Exercise goal: Nothing but the lines from the one with "- Paste a copy" down to the one with "click(1237, 147)" should be returned, exactly and with both ends included, from the material below.
Listed records section start
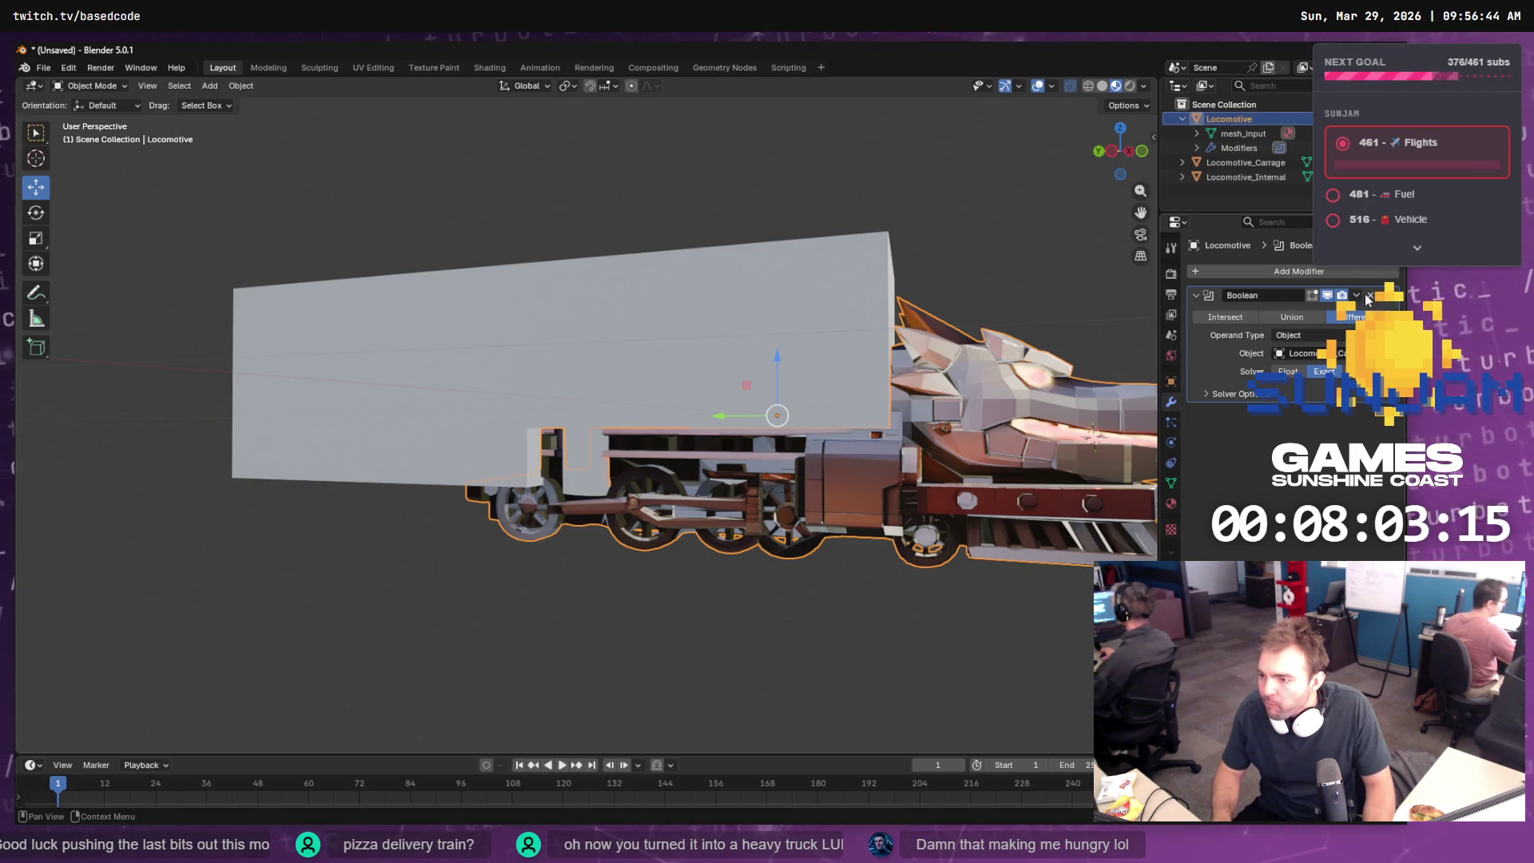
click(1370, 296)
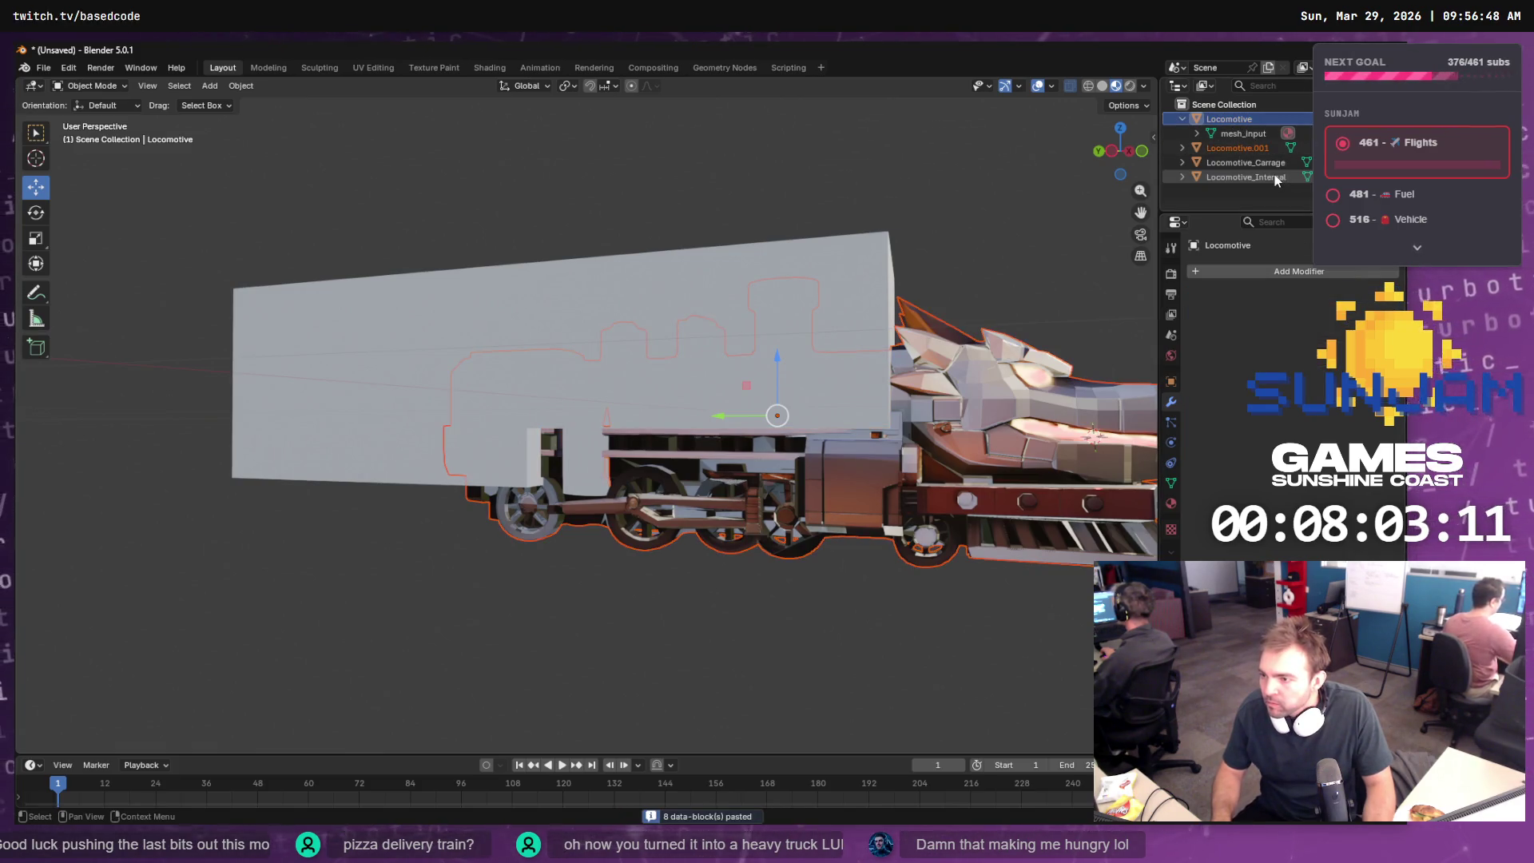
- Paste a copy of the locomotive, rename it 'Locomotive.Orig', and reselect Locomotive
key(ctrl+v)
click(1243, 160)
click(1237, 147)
Listed records section end
Listed records section start
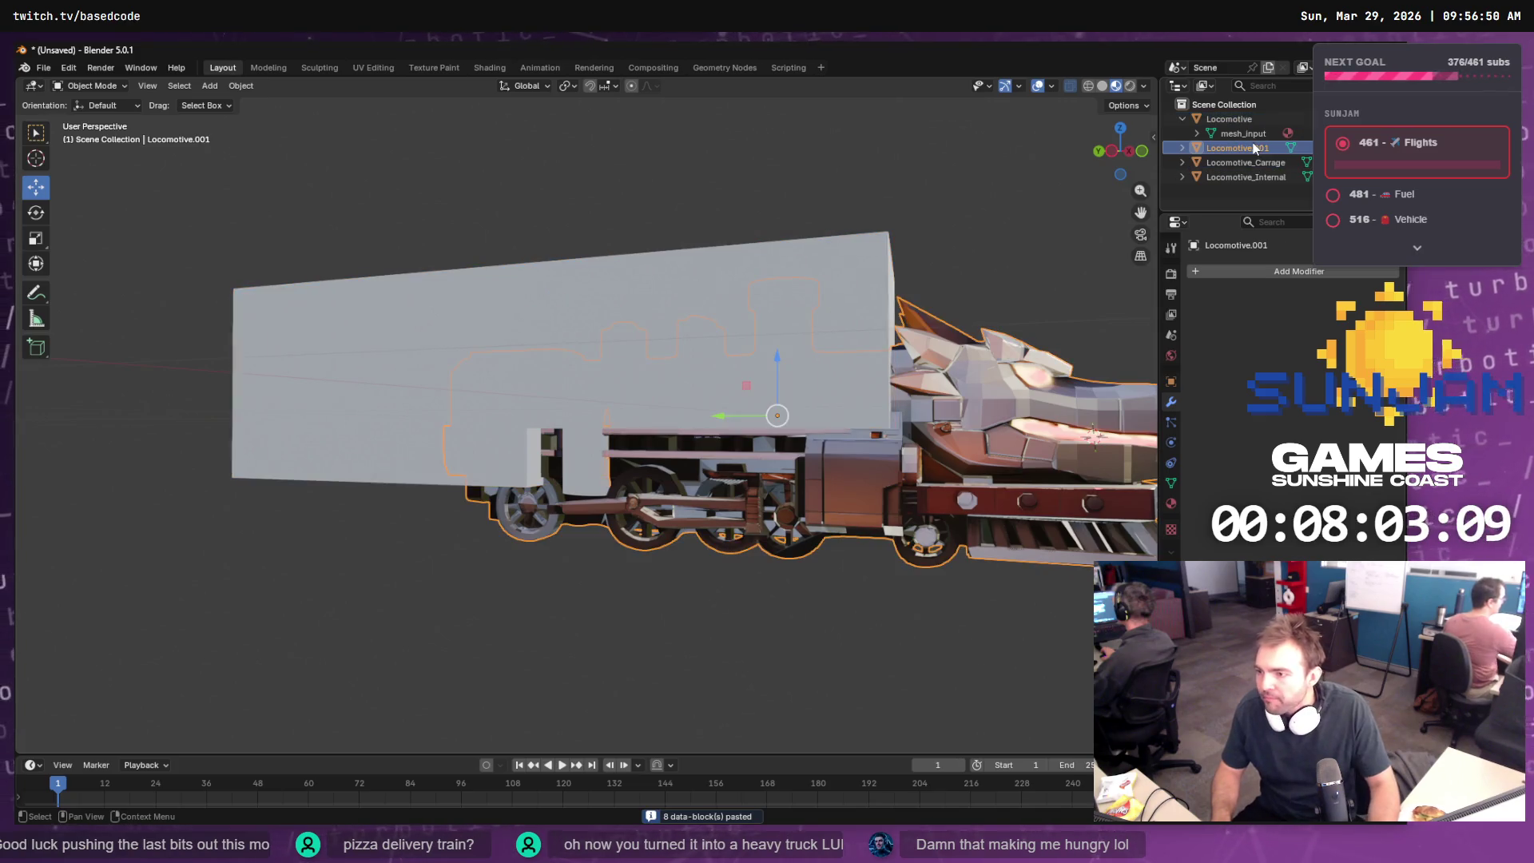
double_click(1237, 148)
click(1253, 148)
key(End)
Listed records section end
Listed records section start
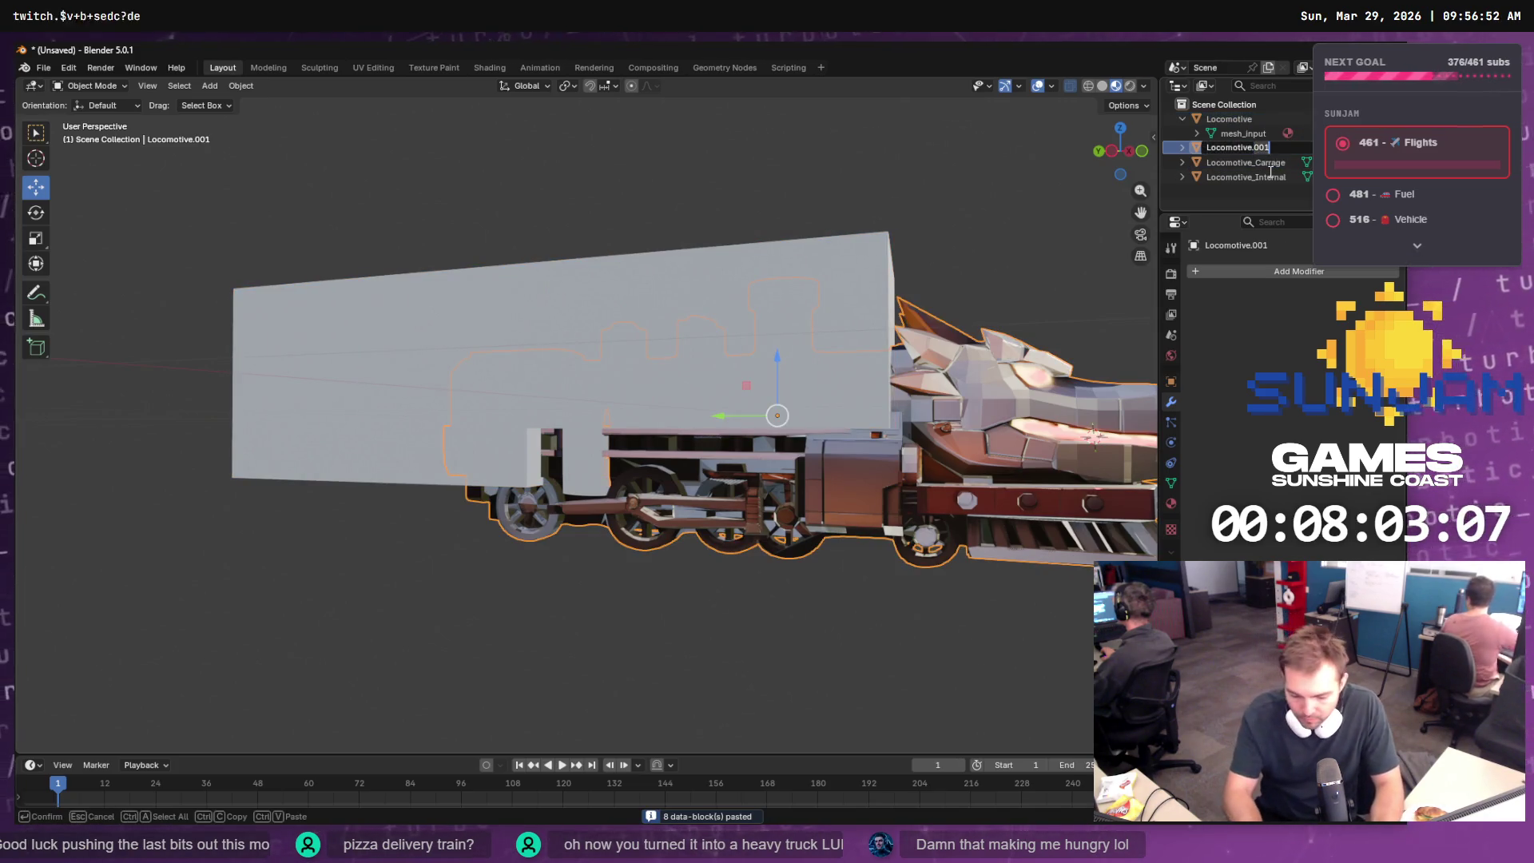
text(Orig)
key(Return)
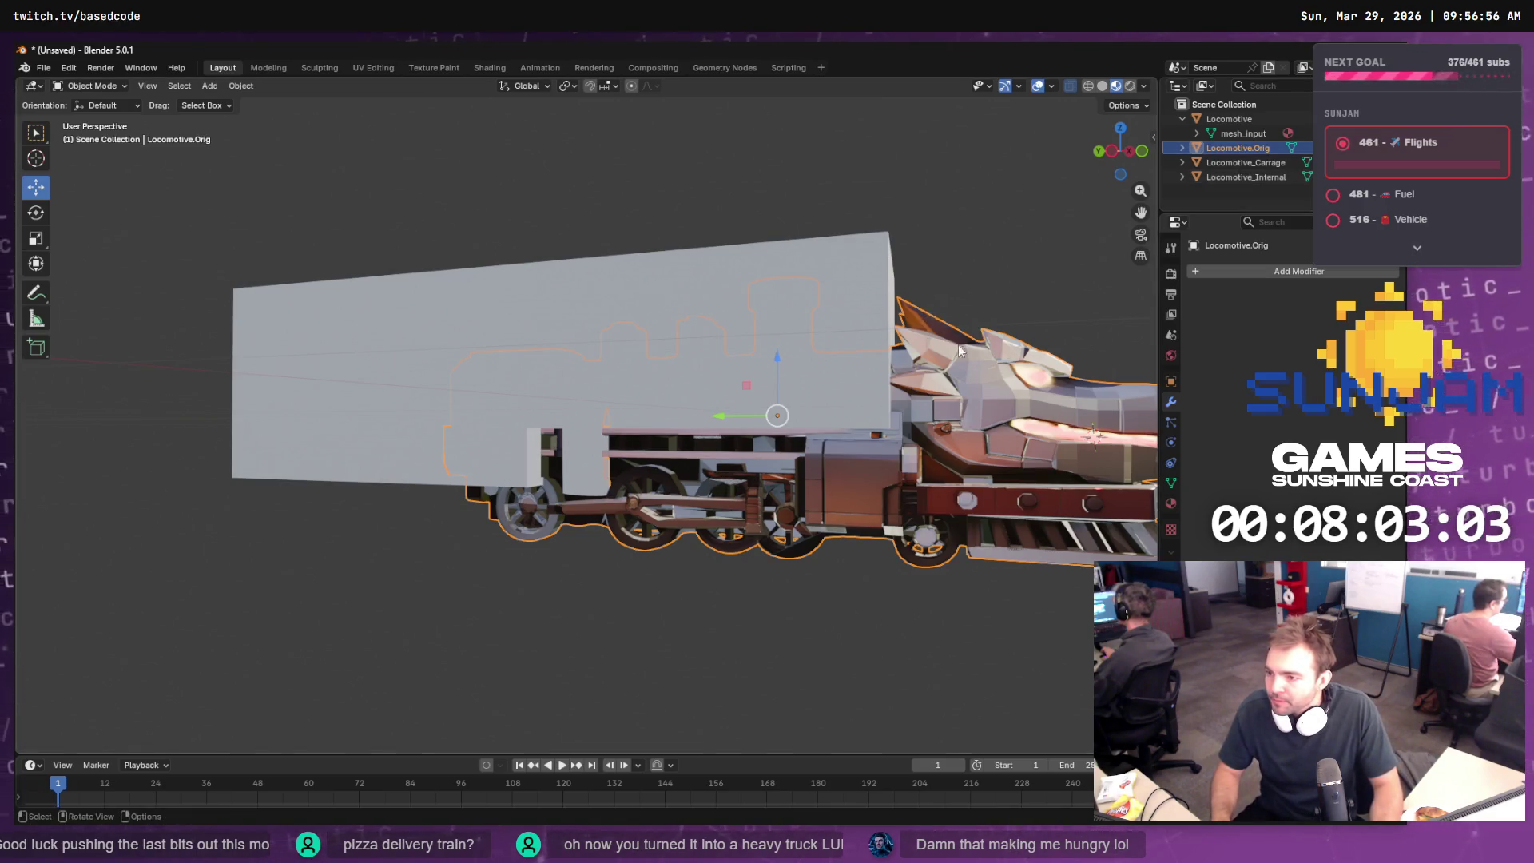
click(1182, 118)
Listed records section end
Answer for this exercise:
- Paste a copy of the locomotive, rename it 'Locomotive.Orig', and reselect Locomotive
key(ctrl+v)
click(1243, 160)
click(1237, 147)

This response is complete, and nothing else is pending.